I went to Bahrain last weekend, to meet with a guy I used to work with in Russia.
There were big protests on the other side of the city, around the Formula One race they were having; over in my hotel in the Gold Souq, however, we just watched the protests on the TV in the bar.
Bahrain is a bit seedy at the best of times, but the whores seemed particularly fat, sad, and ugly this time around. I'm sure the good ones flew away to greener pastures. It's a bad time to be a whore in Bahrain, no doubt. There's very little traffic across the causeway these days, whereas a few years ago, it was a bumper-to-bumper clusterfuck.
We wandered through the scores of mottle-faced Asian hookers and grungy bloated expats at Digger's, but left quickly, terrified by the specter of our possible futures.
We ran the gamut of full-bodied Ethiopian booty queens in our hotel bar, and even wandered up to a "Russian show" in a hotel where four Siberian single moms in snake-skin bodysuits sang and danced for the two of us, as we were the only ones in the room. We got embarrassed and left after our beer, though we did request "Ya Sahla C'yma:" by Tatu in memory of livelier and more hopeful times for all of us.

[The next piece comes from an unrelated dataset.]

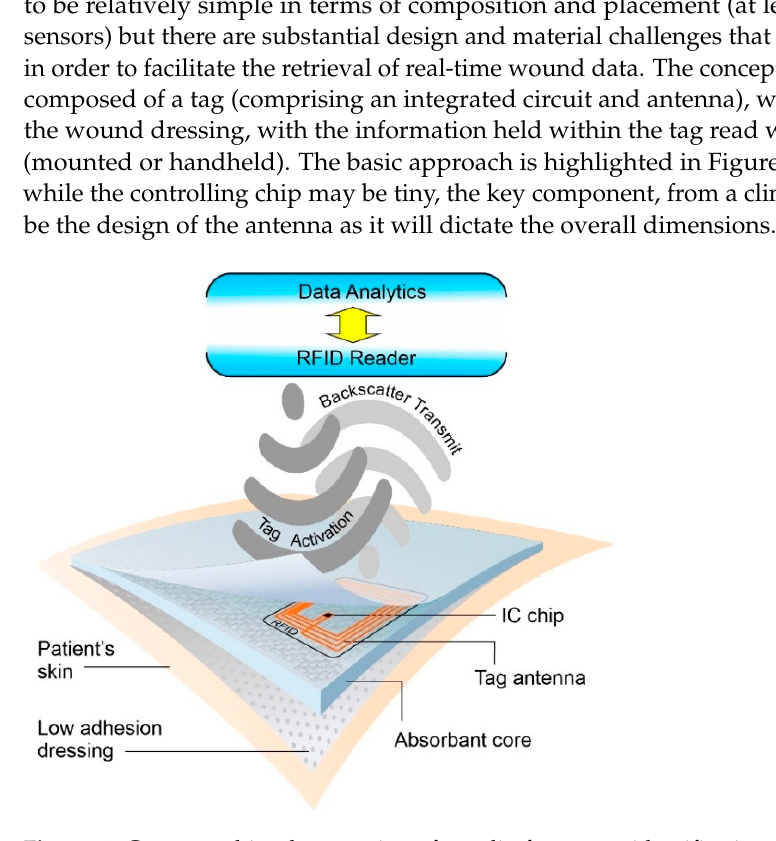
Figure 4. Conceptual implementation of a radio frequency identification (RFID) sensor within a wound dressing.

The next day, we were having lunch at the Hard Rock Cafe (as you do, in Manama) and Duran Duran's RIO video came on the TV.
"If you ask me about some formative influences in my life, I'd have to say that Duran Duran RIO is probably one of the most important," I said.
"Really?"
"Yeah, I remember watching that as a kid and thinking I wanted to be there, on that beach -- I don't even know which beach that is -- just on any tropical beach, on a boat, doing stuff like that."
"You wanted to be a rock star?"
"No, I just wanted to be on the beach fucking around! And I did that, you know, I spent a shit-load of time fucking around on the beach. Phuket and Ko Samui, mainly . . ."
"Yet you ended up in frozen-ass Russia for nine years."
"Well . . . anyway, mission accomplished, as far as I'm concerned. Admittedly I'm not nearly as cool as Simon Le Bon."
"Nobody is."
I considered. "You know, back then, when I was kid, where I lived, you didn't even really MEET people who had travelled. Certainly nobody fucking backpacked. People went to Florida for a week. But then in college, I had a friend who did a year abroad in France, and she told me about backpacking. I did that and then after I went back to America I found some LONELY PLANET guidebook to India and Thailand in the library. Five dollars a day for a hotel? Sign me up! That die was cast."
And the world is no doubt richer for it.
3 comments:
yeah, i remember seeing michael j fox in secret of my success and thinking i want to be in a big office taking on the world.
unfortunately i never did manage to buy out the company by sleeping with the boss's wife.
but maybe its because i outgrew the dream by the time i got there. certainly there are people who i have worked with in previous companies who walk around as though they are starring in their own little version. without the humour or excitement of course.
ETX,
That may be the most Gen-X thing I read for the rest of the year. You sound like the main character from "The Beach," and I mean that as the highest complement I can offer. Times change, people change, but adventure is still available, just not for middle-aged man children such as ourselves. Let the younger set sleep in filthy hostels, catch strange diseases, and drink themselves to the point they think the hooker at the end of the bar is destined to be their wife, only to find out the next morning she's your new husband.
and just not in Bahrain. Not right now, anyway.